- _Required work_
Look over the lines below. Report each one that includes the string "tiesību".

- _Dataset records_
Content starts

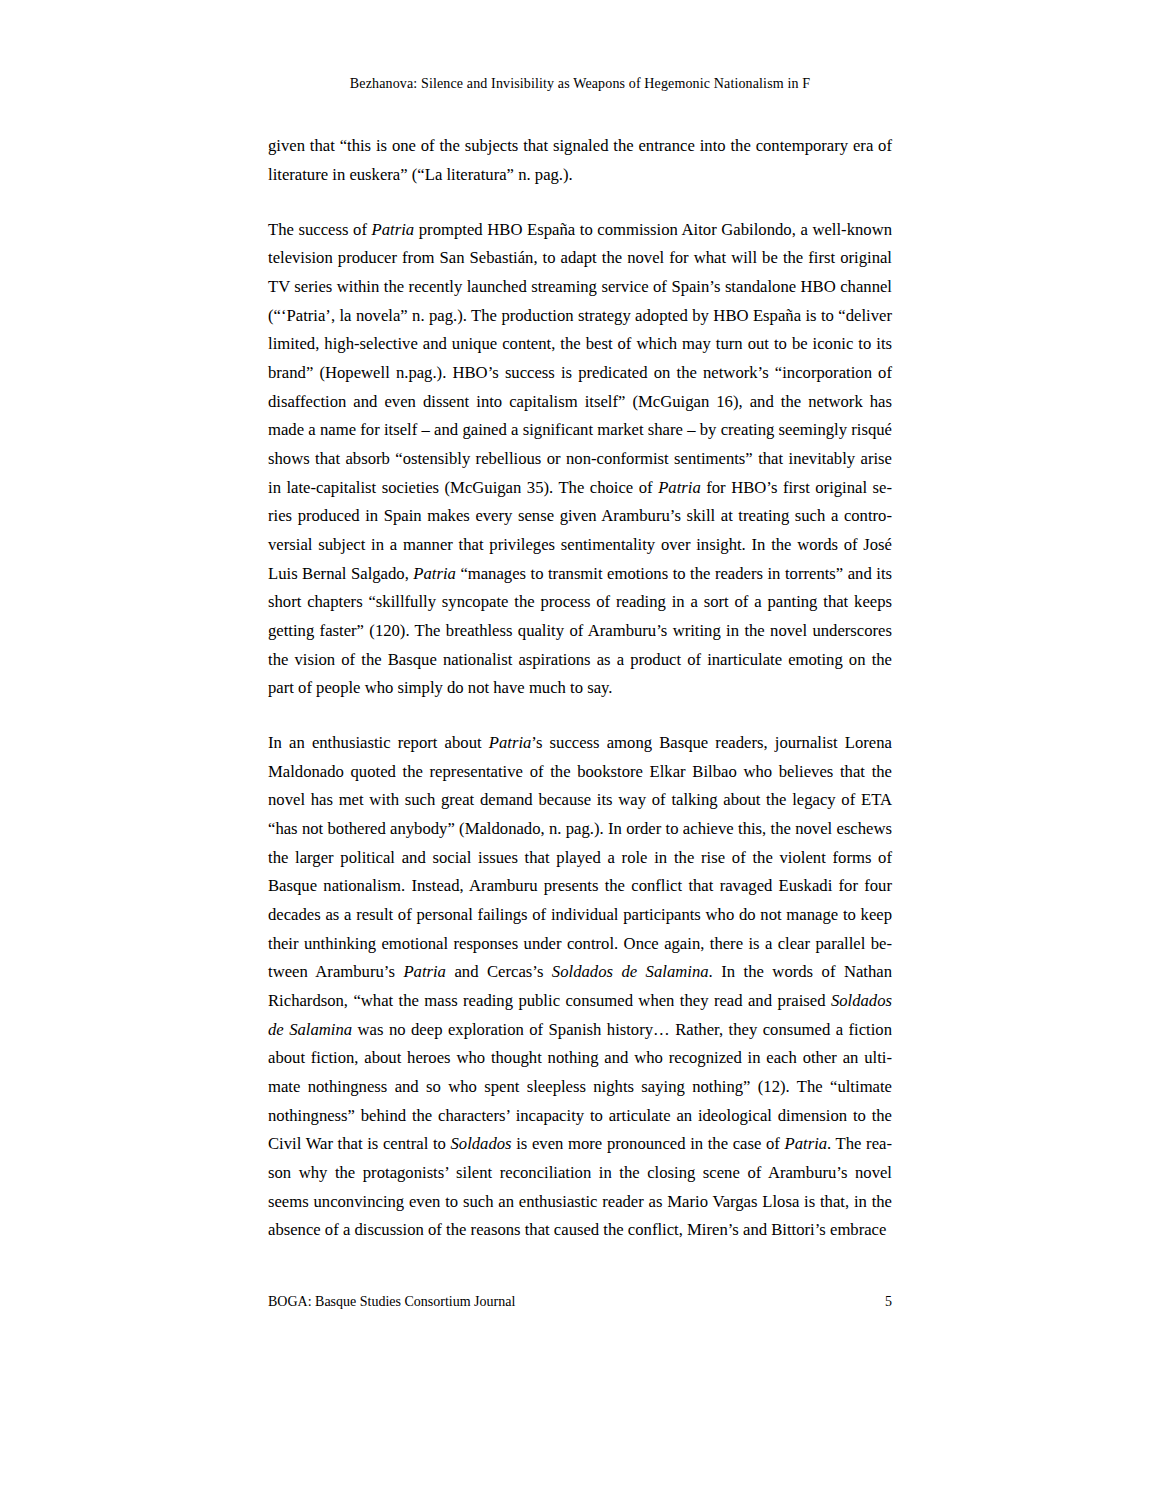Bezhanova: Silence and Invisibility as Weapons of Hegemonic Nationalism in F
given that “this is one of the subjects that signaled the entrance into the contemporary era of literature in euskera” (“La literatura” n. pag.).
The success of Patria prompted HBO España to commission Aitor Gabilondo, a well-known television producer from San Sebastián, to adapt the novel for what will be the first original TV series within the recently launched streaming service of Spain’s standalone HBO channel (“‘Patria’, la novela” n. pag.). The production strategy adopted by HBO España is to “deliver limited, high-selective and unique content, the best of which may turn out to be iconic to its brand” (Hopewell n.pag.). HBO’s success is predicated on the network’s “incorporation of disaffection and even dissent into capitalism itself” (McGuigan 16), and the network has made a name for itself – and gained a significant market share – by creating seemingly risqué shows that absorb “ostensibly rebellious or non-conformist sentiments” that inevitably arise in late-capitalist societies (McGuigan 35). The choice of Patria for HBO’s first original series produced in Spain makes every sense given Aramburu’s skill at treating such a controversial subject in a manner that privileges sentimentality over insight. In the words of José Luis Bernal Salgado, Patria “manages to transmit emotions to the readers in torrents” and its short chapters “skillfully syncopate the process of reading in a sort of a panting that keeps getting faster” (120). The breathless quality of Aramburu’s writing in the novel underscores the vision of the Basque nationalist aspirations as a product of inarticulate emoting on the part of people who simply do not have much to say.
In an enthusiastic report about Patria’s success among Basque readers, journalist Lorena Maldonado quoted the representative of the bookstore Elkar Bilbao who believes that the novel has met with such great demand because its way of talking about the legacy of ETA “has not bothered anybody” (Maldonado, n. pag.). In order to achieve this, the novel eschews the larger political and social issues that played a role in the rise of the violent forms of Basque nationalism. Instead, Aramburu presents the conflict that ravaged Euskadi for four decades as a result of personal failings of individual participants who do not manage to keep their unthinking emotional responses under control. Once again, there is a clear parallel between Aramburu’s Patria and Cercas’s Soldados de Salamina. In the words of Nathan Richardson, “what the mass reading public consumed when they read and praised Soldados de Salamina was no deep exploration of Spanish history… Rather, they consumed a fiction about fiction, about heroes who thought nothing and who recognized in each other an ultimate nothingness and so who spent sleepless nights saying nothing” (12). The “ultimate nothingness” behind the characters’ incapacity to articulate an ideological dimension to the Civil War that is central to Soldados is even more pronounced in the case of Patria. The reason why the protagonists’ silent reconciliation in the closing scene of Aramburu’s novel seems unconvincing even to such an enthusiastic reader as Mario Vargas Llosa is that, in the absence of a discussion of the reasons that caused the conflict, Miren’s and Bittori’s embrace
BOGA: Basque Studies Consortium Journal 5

Content ends
Content starts

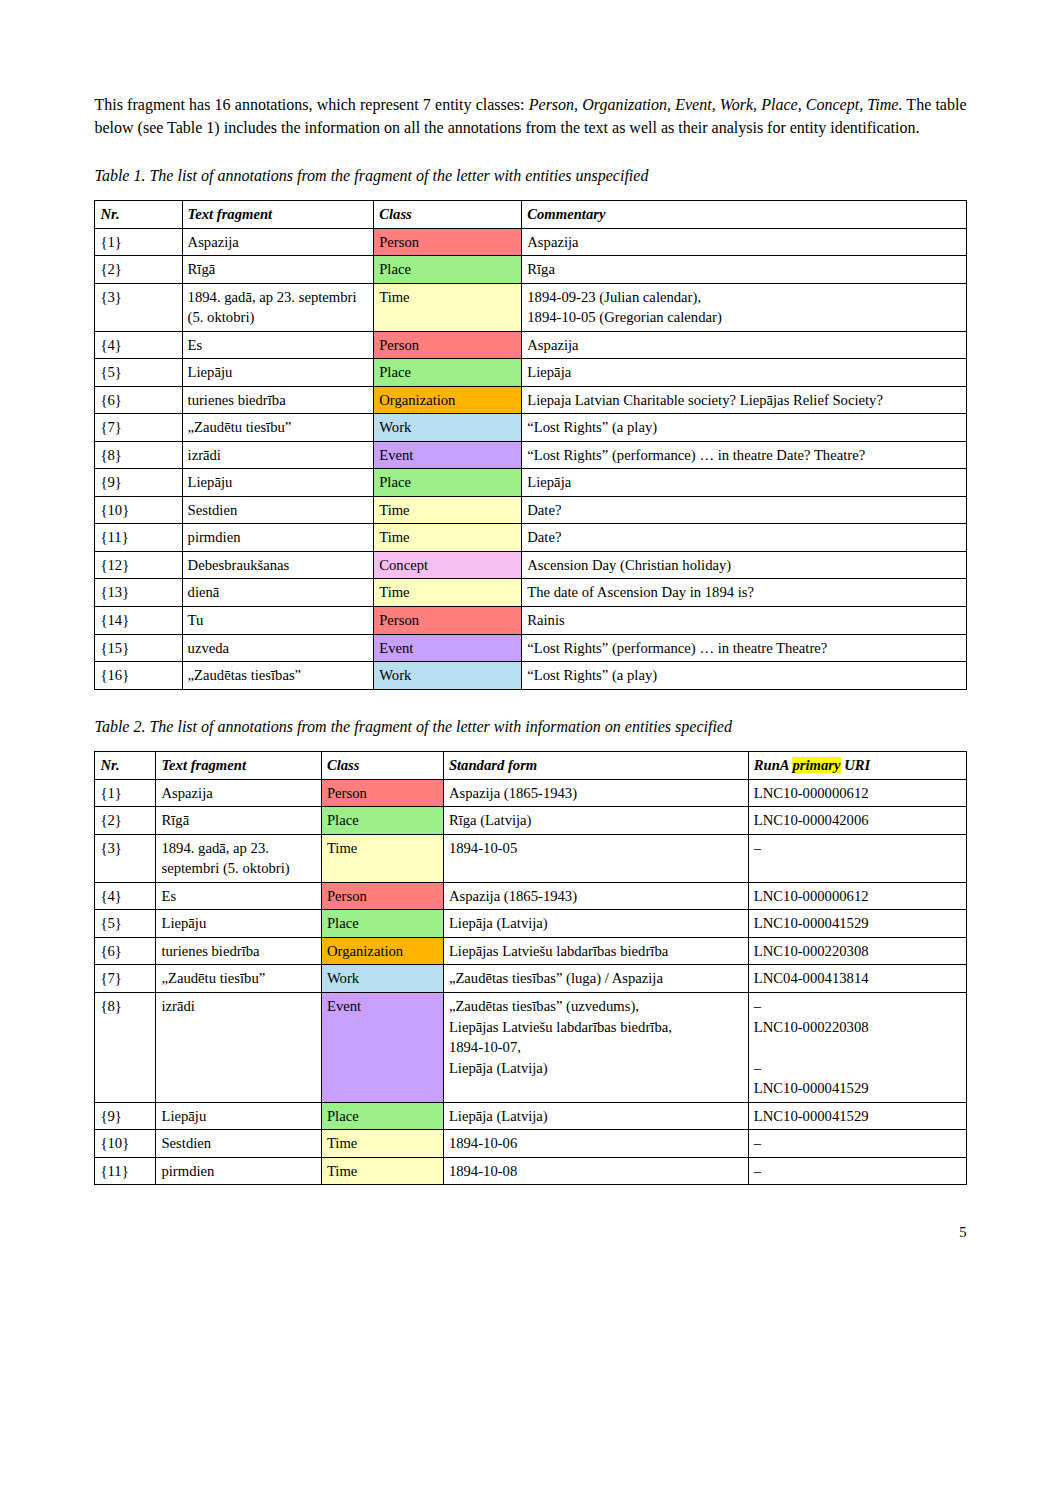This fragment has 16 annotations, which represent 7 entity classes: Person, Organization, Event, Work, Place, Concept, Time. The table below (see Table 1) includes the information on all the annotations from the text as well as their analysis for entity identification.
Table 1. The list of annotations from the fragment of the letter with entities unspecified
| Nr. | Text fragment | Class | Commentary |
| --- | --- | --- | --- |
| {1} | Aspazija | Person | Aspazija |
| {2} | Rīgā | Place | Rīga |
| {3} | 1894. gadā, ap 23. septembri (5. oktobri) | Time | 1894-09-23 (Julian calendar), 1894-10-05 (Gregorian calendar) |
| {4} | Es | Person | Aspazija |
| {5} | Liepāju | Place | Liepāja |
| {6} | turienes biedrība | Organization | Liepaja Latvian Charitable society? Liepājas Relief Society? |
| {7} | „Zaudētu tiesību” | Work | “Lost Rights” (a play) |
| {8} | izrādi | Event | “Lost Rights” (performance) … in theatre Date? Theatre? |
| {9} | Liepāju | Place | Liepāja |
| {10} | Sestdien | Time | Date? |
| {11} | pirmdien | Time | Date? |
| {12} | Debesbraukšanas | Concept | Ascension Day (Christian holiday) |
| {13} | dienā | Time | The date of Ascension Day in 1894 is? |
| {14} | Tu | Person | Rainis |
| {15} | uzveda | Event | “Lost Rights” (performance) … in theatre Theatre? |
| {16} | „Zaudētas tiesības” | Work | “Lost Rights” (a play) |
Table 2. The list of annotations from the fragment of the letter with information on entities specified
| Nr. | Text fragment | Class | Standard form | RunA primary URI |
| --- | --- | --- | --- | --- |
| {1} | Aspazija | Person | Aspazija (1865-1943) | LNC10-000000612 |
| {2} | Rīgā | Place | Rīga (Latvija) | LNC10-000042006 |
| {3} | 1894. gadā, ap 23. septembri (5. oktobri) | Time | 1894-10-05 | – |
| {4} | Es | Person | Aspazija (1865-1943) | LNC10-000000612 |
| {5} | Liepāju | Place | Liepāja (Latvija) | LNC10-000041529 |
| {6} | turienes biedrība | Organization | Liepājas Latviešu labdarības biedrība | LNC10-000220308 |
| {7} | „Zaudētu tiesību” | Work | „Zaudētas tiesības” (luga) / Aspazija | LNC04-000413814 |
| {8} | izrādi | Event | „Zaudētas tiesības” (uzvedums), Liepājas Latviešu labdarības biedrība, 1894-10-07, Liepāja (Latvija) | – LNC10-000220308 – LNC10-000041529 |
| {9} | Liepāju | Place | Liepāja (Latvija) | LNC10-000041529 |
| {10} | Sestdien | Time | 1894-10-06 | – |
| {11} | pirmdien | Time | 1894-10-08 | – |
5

Content ends
Content starts

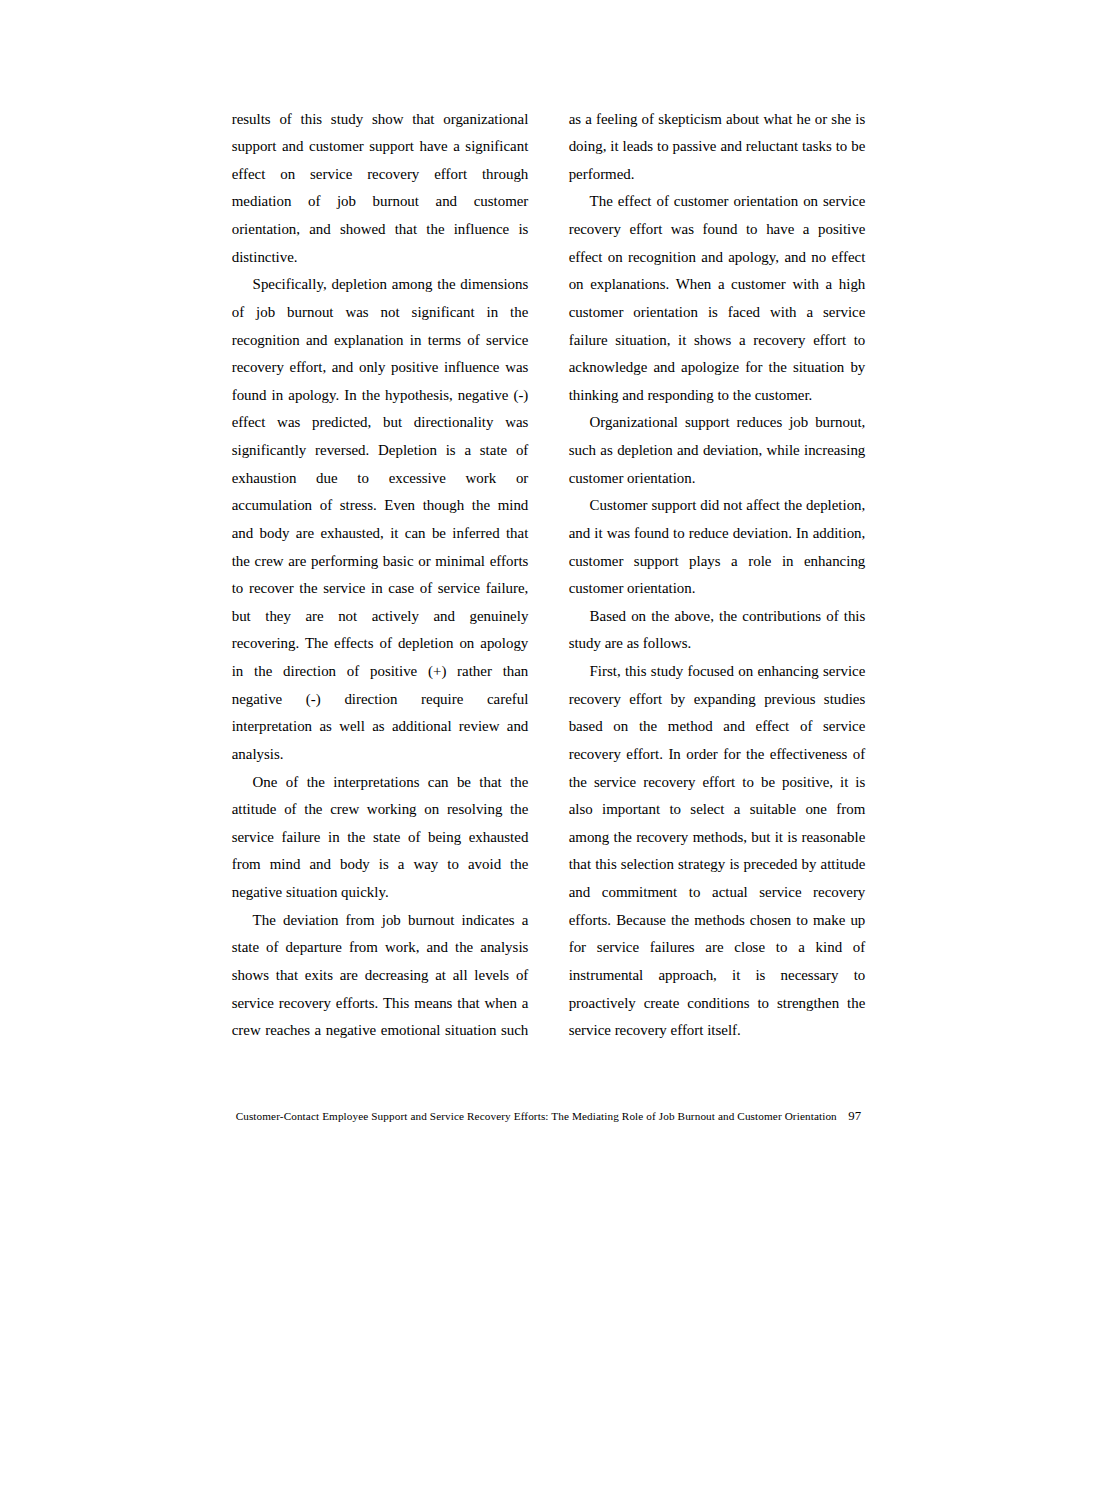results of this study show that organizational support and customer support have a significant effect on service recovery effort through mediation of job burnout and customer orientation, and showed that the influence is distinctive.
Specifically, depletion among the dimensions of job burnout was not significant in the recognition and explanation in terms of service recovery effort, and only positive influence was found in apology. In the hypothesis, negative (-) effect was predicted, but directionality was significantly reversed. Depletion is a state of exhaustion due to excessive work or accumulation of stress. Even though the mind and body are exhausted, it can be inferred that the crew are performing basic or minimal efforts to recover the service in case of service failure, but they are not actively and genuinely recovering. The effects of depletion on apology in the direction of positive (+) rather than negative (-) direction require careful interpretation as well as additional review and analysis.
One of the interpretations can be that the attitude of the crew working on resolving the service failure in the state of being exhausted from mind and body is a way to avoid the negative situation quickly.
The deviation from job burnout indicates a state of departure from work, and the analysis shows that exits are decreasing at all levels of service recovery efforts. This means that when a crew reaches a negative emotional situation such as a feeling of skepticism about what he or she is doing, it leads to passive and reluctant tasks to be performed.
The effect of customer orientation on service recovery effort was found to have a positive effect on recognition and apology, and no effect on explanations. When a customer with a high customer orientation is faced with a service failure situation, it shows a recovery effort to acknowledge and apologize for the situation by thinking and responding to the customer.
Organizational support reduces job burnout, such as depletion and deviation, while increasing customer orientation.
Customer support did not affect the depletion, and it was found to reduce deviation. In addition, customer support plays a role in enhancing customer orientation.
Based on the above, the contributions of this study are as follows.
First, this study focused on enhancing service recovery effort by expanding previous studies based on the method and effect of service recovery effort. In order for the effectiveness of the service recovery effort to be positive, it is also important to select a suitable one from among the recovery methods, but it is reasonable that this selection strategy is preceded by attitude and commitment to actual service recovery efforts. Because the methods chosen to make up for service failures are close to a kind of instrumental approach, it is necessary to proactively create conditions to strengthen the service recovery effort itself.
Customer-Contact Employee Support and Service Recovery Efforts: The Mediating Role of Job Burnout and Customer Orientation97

Content ends

- _Your response_
| {7} | „Zaudētu tiesību” | Work | “Lost Rights” (a play) |
| {7} | „Zaudētu tiesību” | Work | „Zaudētas tiesības” (luga) / Aspazija | LNC04-000413814 |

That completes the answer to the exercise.